“Bagian dari adab puasa adalah tidak terlalu banyak tidur di siang hari, sehingga seseorang dapat merasakan lapar, haus, dan lemahnya tubuh. Dengan begitu, hati akan menjadi lebih jernih” (Imam al-Ghazali, Ihya’ Ulumid Din, juz 1, hal. 246).
Memahami Makna Tidur Saat Berpuasa dan Adabnya Menurut Agama Islam
Apakah orang yang tidur sepanjang hari saat berpuasa akan kehilangan pahala?
Meskipun tidur tidak membatalkan puasa secara teknis, hal tersebut dapat mengurangi pahala seseorang karena tidak mempraktikkan adab-adab berpuasa. Namun, urusan pahala sepenuhnya menjadi hak prerogatif Allah SWT.
Lalu, apa makna sebenarnya dari pernyataan bahwa tidurnya orang yang berpuasa adalah ibadah?
Menurut Kitab Ittihaf sadat al-Muttaqien, tidur bisa dianggap sebagai ibadah jika dilakukan dengan tujuan untuk mempersiapkan diri secara fisik untuk melakukan ibadah lainnya. Artinya, tidur saat berpuasa dapat dianggap sebagai ibadah ketika dilakukan dengan kesadaran untuk lebih siap secara fisik dan spiritual dalam menjalankan ibadah-ibadah lainnya.
Selain itu, Syekh Nawawi al-Bantani menjelaskan bahwa tidur dapat dianggap sebagai ibadah jika selama berpuasa seseorang juga menjaga diri dari melakukan maksiat.

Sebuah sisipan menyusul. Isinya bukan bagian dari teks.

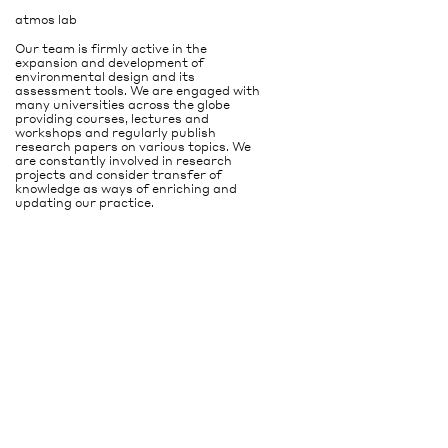
atmos lab
Our team is firmly active in the
expansion and development of
environmental design and its
assessment tools. We are engaged with
many universities across the globe
providing courses, lectures and
workshops and regularly publish
research papers on various topics. We
are constantly involved in research
projects and consider transfer of
knowledge as ways of enriching and
updating our practice.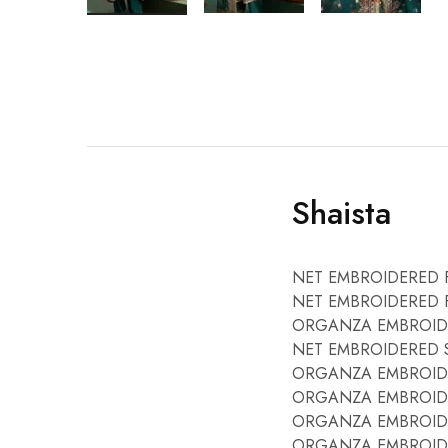
Shaista
NET EMBROIDERED 
NET EMBROIDERED F
ORGANZA EMBROIDE
NET EMBROIDERED SL
ORGANZA EMBROIDE
ORGANZA EMBROIDE
ORGANZA EMBROIDE
ORGANZA EMBROIDE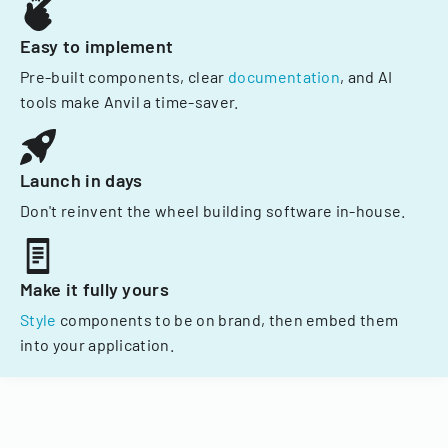
Easy to implement
Pre-built components, clear
documentation
, and AI
tools make Anvil a time-saver.
Launch in days
Don't reinvent the wheel building software in-house.
Make it fully yours
Style
components to be on brand, then embed them
into your application.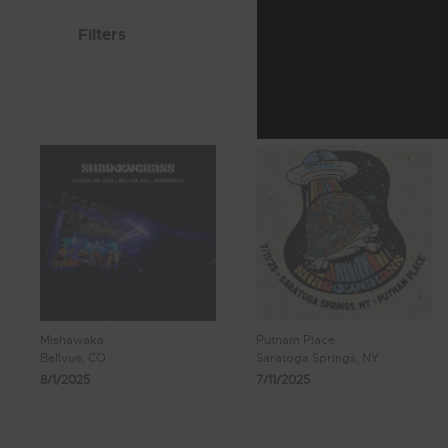
Filters
Mishawaka
Putnam Place
Bellvue, CO
Saratoga Springs, NY
8/1/2025
7/11/2025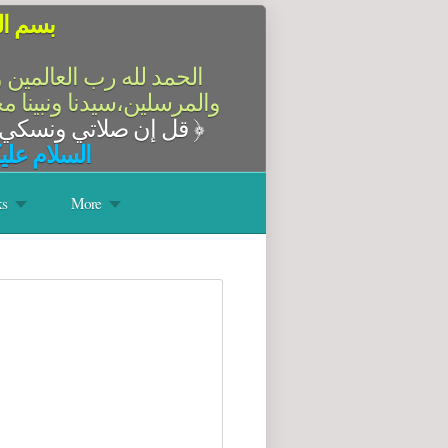
الرحيم
سلام على أشرف الأنبياء
آله وصحبه أجمعين،أما بعد
قل إن صلاتي ونسكي ومحياي ومماتي لله رب العالمين
﴿
له وبركاته
s
More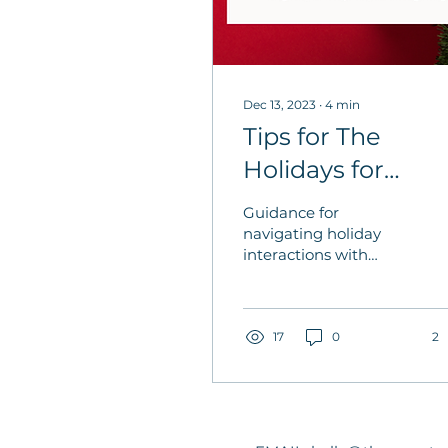
Dec 13, 2023
∙
4
min
Tips for The
Holidays for
People Interacti
Guidance for
with People
navigating holiday
interactions with
caregivers, care
recipients, and those
grieving.
17
0
2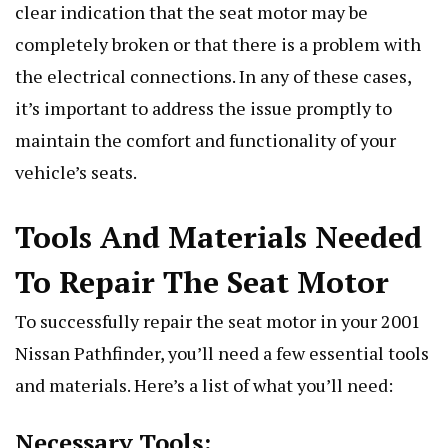
clear indication that the seat motor may be
completely broken or that there is a problem with
the electrical connections. In any of these cases,
it’s important to address the issue promptly to
maintain the comfort and functionality of your
vehicle’s seats.
Tools And Materials Needed
To Repair The Seat Motor
To successfully repair the seat motor in your 2001
Nissan Pathfinder, you’ll need a few essential tools
and materials. Here’s a list of what you’ll need:
Necessary Tools: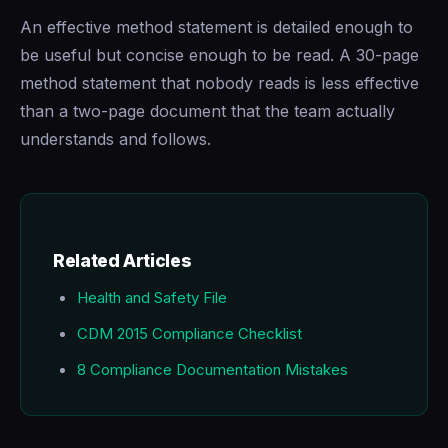
An effective method statement is detailed enough to
be useful but concise enough to be read. A 30-page
method statement that nobody reads is less effective
than a two-page document that the team actually
understands and follows.
Related Articles
Health and Safety File
CDM 2015 Compliance Checklist
8 Compliance Documentation Mistakes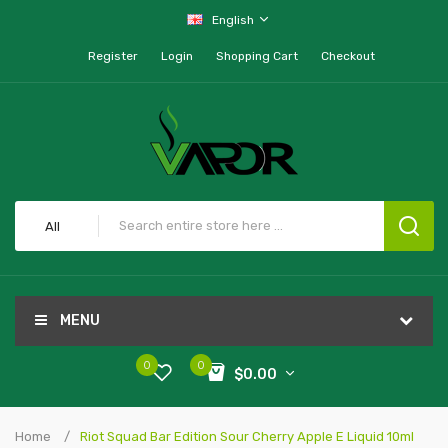
English
Register
Login
Shopping Cart
Checkout
All
MENU
0
0
$0.00
Home
Riot Squad Bar Edition Sour Cherry Apple E Liquid 10ml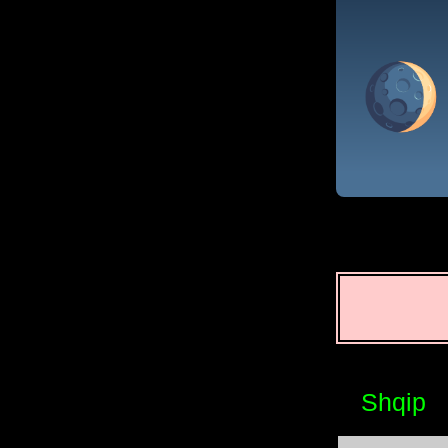
Shqip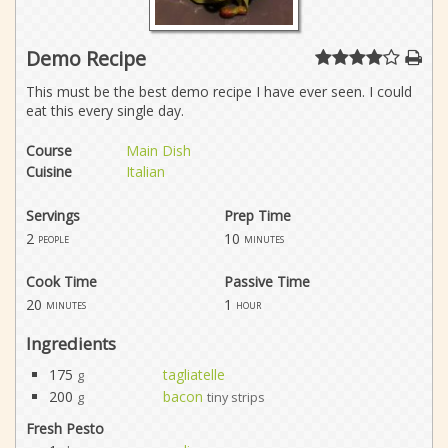
Demo Recipe
This must be the best demo recipe I have ever seen. I could
eat this every single day.
Course
Main Dish
Cuisine
Italian
Servings
Prep Time
2
10
people
minutes
Cook Time
Passive Time
20
1
minutes
hour
Ingredients
175
tagliatelle
g
200
bacon
g
tiny strips
Fresh Pesto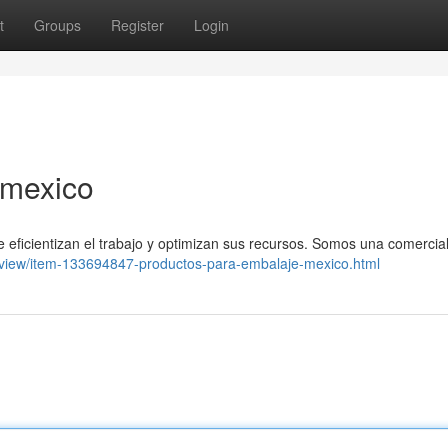
t
Groups
Register
Login
 mexico
icientizan el trabajo y optimizan sus recursos. Somos una comercia
/view/item-133694847-productos-para-embalaje-mexico.html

Dengan demikian, tidur saat berpuasa bisa dianggap sebagai ibadah jika dilakukan dengan tujuan yang benar dan tidak disertai dengan perbuatan-perbuatan yang bertentangan dengan ajaran agama.
Tidur Saat Berpuasa: Makna, Hukum, dan Adab Menurut Perspektif Agama Islam
Meskipun demikian, tidur saat berpuasa bisa dianggap sebagai ibadah jika dilakukan dengan tujuan yang benar, yaitu untuk mempersiapkan diri secara fisik dan spiritual dalam menjalankan ibadah lainnya.
Namun, penting juga untuk menjaga diri dari melakukan maksiat selama berpuasa agar tidur tersebut benar-benar dapat dianggap sebagai ibadah yang membawa pahala.